> _DOCUMENT_:
>> Start
Heading up to Goodspeed at Chester this weekend to see the musical version of Happy Days, I found myself wondering why – given the plethora of film to stage adaptations – we aren’t seeing more shows drawn from the vast archive of classic television. Surely for name recognition and marketing purposes, it’s hard to beat shows that might have run five or ten years in their original runs and which live on endlessly on channels like Nick at Nite and TV Land. But off the top of my head, very few TV-to-stage projects come to mind: there’s the upcoming The Addams Family (although two films followed the series) and I’m aware of efforts, so far as I know unrealized, to do musicals of both The Honeymooners and Bonanza. I’m sure there must be others.
I suspect that we have not seen a flood TV adaptations because of the nature of TV series writing for the majority of TV’s history. In most cases, especially with the classic television that’s frequently rerun, the driving force behind successful shows was taking characters who were fairly constant in their nature, and placing them in situations which would resolve by showing us that happiness came from staying true to their core nature. That’s certainly the essence of situation comedy, and that same dynamic came into play on dramatic series (pre-Hill Street Blues or The Sopranos).
>> End
> _DATA ENTRIES_:
>> Start
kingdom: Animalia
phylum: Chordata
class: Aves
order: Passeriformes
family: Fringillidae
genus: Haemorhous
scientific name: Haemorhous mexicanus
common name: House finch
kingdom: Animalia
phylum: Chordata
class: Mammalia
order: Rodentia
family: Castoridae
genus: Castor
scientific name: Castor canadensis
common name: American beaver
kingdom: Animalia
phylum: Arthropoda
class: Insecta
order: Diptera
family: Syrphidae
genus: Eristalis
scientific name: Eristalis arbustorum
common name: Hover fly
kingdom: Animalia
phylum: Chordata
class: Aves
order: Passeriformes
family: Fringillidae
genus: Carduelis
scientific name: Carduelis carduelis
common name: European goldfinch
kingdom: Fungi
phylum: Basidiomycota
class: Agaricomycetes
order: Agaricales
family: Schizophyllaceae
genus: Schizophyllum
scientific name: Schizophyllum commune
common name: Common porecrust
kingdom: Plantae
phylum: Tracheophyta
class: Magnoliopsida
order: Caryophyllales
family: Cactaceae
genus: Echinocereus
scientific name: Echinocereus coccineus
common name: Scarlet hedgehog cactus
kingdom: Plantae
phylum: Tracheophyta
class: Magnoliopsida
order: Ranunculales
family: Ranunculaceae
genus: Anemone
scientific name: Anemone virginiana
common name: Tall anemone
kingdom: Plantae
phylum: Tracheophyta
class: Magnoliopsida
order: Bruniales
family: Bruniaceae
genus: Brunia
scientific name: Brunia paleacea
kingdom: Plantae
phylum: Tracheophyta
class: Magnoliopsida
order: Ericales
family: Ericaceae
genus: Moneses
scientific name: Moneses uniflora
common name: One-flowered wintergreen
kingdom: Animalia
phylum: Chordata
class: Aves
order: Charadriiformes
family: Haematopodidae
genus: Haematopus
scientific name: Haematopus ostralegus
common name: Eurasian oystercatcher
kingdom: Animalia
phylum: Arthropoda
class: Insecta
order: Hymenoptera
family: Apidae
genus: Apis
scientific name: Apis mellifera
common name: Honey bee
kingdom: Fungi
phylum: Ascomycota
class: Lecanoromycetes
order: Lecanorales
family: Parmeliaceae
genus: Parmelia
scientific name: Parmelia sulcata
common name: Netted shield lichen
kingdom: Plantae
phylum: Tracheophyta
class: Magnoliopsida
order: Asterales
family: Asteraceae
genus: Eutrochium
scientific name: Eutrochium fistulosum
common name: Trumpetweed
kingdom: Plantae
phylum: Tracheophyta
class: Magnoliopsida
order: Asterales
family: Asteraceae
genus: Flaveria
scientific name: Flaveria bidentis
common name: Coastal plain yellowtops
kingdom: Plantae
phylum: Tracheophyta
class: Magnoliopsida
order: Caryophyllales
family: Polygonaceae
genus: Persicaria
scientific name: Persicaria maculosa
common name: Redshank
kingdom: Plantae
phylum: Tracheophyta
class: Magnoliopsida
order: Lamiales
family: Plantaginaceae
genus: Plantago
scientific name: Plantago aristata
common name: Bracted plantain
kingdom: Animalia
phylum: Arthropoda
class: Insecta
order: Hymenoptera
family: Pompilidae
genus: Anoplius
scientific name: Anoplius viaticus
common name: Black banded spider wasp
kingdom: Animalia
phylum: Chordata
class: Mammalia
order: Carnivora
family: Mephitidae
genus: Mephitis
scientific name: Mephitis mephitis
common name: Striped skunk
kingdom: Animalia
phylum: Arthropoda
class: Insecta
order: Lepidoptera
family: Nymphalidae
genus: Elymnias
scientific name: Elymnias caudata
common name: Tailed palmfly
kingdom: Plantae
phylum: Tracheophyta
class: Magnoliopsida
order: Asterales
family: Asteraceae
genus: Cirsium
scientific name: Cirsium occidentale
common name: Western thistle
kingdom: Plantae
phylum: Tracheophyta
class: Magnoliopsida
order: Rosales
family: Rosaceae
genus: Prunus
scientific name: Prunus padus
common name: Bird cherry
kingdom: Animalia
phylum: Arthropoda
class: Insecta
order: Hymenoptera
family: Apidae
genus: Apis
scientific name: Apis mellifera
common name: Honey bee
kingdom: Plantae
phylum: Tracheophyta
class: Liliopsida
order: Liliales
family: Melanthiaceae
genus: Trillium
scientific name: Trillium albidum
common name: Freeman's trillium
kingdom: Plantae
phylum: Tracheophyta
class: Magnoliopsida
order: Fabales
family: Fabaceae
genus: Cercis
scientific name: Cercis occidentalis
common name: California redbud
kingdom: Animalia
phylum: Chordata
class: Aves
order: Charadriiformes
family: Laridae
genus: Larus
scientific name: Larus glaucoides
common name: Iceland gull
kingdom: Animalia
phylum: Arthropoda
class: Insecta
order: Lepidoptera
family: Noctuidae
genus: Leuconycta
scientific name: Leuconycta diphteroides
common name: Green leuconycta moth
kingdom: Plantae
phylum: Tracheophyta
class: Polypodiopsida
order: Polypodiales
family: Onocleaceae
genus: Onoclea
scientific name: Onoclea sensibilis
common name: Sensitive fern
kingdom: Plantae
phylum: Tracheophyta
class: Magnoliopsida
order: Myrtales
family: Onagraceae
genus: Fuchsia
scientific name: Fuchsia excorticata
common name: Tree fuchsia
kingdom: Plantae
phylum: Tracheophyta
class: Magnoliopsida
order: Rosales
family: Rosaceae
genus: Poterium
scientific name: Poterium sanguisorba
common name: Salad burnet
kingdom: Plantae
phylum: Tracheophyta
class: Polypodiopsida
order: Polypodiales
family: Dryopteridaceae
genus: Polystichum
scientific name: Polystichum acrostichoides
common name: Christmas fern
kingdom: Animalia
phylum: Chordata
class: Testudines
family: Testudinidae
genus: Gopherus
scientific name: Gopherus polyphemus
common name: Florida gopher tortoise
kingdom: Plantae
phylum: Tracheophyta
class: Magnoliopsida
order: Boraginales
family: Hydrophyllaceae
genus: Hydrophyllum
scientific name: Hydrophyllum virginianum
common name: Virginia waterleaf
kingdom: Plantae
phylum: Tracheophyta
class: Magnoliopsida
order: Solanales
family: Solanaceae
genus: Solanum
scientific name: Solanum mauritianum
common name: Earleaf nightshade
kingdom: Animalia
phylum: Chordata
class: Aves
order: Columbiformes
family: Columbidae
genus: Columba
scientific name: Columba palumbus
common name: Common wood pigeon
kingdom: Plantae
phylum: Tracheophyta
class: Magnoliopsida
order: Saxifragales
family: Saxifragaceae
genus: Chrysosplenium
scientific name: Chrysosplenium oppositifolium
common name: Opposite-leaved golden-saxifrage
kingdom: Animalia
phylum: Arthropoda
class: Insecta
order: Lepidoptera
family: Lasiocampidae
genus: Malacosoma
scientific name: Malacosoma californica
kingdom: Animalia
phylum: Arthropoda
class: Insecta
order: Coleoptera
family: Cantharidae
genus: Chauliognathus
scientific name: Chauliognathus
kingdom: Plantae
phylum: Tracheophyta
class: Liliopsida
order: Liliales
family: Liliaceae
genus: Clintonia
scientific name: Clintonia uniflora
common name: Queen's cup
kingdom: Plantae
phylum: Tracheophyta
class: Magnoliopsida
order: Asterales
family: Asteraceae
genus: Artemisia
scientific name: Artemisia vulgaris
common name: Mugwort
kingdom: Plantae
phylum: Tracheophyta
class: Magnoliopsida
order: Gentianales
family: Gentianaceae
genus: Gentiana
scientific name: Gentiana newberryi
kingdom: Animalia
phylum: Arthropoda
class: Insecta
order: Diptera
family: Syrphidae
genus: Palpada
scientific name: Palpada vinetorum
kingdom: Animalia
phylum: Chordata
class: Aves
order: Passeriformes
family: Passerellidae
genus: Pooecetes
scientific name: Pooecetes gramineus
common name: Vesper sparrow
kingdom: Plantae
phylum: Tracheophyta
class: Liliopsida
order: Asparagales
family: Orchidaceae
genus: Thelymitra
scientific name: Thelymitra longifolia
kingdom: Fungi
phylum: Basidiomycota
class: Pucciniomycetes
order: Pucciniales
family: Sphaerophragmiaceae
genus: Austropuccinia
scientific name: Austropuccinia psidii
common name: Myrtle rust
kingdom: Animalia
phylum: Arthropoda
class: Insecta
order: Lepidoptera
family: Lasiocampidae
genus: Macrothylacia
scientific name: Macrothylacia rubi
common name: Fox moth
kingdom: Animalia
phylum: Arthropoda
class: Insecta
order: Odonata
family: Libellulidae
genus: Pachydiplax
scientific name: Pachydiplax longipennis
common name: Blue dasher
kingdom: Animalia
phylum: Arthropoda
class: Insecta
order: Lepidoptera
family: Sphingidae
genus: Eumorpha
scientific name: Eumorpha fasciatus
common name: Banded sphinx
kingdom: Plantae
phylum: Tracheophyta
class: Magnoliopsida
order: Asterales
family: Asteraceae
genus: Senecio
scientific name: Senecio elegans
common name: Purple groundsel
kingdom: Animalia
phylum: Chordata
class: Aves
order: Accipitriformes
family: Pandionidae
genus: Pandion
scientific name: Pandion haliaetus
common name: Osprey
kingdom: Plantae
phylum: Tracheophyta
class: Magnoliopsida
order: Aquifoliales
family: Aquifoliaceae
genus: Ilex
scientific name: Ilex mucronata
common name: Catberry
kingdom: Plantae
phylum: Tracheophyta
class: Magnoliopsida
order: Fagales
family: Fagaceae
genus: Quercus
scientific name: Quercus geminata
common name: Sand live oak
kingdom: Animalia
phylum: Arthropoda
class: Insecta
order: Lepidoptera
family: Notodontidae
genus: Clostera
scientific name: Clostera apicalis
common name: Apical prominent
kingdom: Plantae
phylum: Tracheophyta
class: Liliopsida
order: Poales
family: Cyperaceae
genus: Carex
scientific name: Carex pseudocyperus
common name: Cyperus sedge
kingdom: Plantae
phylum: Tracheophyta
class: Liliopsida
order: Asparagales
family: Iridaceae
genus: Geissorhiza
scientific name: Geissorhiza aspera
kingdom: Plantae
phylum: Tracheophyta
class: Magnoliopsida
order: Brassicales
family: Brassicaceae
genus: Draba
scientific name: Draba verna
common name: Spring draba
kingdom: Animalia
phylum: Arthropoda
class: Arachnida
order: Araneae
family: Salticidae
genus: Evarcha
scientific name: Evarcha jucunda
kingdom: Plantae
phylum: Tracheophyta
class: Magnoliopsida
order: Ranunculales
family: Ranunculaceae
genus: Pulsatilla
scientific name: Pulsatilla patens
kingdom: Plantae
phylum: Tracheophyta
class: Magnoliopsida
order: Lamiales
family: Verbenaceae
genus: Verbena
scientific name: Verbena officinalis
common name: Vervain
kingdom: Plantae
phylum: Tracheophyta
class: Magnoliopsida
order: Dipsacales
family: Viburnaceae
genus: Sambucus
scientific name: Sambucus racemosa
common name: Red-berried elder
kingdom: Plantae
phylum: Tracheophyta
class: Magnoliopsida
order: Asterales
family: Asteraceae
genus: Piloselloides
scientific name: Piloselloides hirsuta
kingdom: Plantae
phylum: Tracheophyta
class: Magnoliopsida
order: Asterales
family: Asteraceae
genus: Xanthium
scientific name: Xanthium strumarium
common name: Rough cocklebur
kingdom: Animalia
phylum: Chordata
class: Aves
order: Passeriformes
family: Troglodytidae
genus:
>> End
> _SHORT PROBLEM 1_:
Answer these from the essay on turning TV series into stage musicals:
(a) Where was the writer heading this weekend, and to see which show?
(b) Which two series does the writer know of efforts to make into musicals?
(c) Which two dramatic series are named to mark the era the essay's point applies to?
> _SHORT PROBLEM 2_: Please carry on the essay on turning TV series into stage musicals from its final sentence.

> _WRITTEN REPLY 1_:
(a) Goodspeed at Chester, to see the musical version of Happy Days.
(b) The Honeymooners and Bonanza.
(c) Hill Street Blues and The Sopranos.

> _WRITTEN REPLY 2_:
For a stage play to be successful, we want to see a character in real conflict, and either growing, or failing to grow, based upon their experiences over the course of two hours. The same is true on film, so film-to-stage adaptations start from a place where both story and character arcs are already in place. In adapting television, the question will be finding a story that sustains two hours, more or less, and allows characters we know all too well to go on a compelling emotional and personal journey. And that can’t be an easy challenge – especially when we might have the experience of 50, 100 or 200 hours of knowing exactly how they’ll behave.
So the TV-to-stage adaptation challenge may even be greater: can the source material be reconsidered in a way which draws upon the stores of our knowledge, experience and attachment to the series, but also couches it in a new dynamic that does more than just deliver familiar characters acting in familiar ways, to make for a dramatically compelling production?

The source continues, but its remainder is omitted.